Look, the dirty little secret is that OSHA has long been regarded, both by Washington and by the OSHA employees themselves, as primarily a revenue agency. Actual improvments in safety are only incidental to how the agency views itself. Back in the day when I was doing that kind of labor (working in a print shop), the OSHA inspector fined us on every inspection because he didn't like the way we stored the printing supplies. We used to rearrange them after every inspection, but the on the next one he'd nail us for doing what he wanted done on the last inspection. He was quite proud of his ability to read between the lines of regulations to come up with fineable offenses. He bragged that he had never in an over ten year's career with the agency failed to fine every work site he had visited, and that the day he went to a work site and couldn't find something wrong with it would be the day he retired. He used to bemoan the fact that our building was a one-story building, because he said he could fine every stairway and railing installation in existence -- it was impossible for anyone to design a stair that met his interpretation of the standards and was stil usable. The fines were carefully calculated (a thousand here, a thousand there) to keep just under the amount where an employer might consider it worth their while to sue the agency or complain to a Congressman. Just pay the man to make him go away for a while. It was legalized piracy, a shell game, and everyone involved tacitly acknowledged it.
4.26.2007 12:25pm
ed o:
claims against employers are covered by comp. claims against generals, other contractors are covered by common law with court claims. most large construction projects have multiple layers of contractors, all of whom can be sued with no wc protection.
4.26.2007 12:27pm
chris c:
tort lawyers get involved on behalf of employees in suing the makers of this or that item in the workplace that allegedly caused the injury. For ex, say a worker at McDonalds cuts himself - McDonald's is on the hook via work comp but protected vs tort liability. But the maker of the knife or machine may get sued via product liability, and has no work comp protection from suit.
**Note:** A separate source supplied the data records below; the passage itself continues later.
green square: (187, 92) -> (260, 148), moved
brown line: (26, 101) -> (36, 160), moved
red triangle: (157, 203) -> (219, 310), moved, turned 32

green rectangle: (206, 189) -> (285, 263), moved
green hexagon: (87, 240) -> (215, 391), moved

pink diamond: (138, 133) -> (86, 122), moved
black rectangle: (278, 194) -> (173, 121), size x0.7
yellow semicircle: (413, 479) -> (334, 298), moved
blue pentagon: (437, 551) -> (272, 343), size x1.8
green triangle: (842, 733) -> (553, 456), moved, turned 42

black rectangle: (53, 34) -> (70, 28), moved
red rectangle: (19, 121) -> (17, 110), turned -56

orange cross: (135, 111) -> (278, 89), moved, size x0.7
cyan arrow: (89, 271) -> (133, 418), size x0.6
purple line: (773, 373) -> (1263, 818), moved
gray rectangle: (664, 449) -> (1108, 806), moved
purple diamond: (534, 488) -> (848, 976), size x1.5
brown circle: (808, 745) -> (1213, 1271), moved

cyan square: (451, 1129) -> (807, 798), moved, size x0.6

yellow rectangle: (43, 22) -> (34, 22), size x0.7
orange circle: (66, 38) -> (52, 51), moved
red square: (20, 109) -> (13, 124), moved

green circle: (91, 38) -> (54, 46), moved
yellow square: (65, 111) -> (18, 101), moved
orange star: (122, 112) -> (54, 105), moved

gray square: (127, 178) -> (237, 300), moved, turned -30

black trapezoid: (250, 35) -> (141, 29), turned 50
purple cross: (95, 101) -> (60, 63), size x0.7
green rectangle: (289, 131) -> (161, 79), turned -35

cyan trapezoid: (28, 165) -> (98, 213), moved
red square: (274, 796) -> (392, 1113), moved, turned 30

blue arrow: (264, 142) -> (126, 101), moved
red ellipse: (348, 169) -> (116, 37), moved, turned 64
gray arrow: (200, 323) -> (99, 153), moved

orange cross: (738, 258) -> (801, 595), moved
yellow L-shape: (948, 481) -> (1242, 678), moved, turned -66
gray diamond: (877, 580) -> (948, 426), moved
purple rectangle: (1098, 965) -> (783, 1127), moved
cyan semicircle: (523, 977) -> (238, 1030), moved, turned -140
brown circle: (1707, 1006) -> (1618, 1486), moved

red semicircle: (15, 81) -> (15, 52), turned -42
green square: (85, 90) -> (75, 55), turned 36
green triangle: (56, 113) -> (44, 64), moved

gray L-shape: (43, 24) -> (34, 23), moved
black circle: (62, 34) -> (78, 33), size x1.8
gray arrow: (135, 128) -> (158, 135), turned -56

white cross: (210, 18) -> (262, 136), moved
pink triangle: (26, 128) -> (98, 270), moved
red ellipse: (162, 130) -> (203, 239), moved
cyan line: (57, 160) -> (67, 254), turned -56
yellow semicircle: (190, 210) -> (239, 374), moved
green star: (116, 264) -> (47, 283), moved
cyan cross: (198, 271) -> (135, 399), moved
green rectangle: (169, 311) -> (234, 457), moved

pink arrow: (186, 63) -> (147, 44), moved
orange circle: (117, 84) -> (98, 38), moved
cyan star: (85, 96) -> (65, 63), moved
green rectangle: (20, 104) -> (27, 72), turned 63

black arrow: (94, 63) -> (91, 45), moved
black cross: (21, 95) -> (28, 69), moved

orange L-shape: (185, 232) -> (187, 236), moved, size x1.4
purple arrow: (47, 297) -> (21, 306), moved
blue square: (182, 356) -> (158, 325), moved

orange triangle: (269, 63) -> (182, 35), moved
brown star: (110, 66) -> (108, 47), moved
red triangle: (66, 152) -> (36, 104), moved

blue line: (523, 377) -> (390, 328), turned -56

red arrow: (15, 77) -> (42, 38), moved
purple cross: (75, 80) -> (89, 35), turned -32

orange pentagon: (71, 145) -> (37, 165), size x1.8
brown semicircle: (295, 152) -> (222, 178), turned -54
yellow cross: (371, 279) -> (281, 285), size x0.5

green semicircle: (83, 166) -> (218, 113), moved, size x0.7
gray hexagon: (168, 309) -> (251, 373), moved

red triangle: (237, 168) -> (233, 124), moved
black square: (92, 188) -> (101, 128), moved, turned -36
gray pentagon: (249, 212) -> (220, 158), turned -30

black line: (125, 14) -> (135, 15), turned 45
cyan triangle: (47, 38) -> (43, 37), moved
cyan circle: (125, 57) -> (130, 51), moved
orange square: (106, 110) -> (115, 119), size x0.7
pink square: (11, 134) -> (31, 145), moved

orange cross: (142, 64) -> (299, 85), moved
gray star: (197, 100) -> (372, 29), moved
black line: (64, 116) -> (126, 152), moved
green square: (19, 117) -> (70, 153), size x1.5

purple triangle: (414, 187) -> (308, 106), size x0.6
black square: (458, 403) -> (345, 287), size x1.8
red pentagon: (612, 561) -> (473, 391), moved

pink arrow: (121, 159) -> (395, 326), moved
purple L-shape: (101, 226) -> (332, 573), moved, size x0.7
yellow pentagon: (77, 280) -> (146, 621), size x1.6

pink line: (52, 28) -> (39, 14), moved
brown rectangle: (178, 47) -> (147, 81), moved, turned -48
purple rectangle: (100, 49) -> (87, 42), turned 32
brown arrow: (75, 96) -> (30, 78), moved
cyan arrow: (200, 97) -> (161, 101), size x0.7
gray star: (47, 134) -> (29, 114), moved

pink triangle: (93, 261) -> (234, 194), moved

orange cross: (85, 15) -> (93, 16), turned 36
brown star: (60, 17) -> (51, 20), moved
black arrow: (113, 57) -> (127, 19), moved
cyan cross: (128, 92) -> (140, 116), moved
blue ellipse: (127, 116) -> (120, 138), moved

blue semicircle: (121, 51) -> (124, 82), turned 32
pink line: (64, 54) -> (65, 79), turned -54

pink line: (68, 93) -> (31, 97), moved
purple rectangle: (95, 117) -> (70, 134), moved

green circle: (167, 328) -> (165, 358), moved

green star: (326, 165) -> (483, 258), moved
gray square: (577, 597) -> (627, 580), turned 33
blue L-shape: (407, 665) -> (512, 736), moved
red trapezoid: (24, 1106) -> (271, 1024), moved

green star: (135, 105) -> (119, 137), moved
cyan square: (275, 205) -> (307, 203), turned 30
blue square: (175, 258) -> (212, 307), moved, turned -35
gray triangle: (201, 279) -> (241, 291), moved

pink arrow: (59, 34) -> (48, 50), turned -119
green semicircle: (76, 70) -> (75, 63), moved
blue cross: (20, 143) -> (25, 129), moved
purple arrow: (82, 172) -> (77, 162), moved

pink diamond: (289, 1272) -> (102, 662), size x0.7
I'm not sure if the maker of the alleged defective item can cross claim vs the employer in this situation for inadequate training or whatever. anyone know?
4.26.2007 1:20pm
JosephSlater (mail):
Chris C. and Ed O.:

I'm aware that suits against third parties (i.e., folks who are not the employer) are not pre-empted by workers' comp. But in the big picture of worker safety issues, and in somewhat smaller picture of worker lawsuits based on workplace injuries, those are the distinct minority.

And of course in suits against contractors who are not the direct employer, the employee would have to show that his/her injury was a result of that contractor's negligence. Which doesn't seem particularly unfair, but more importantly, that would only be a plausible theory in a small fraction of workplace injuries.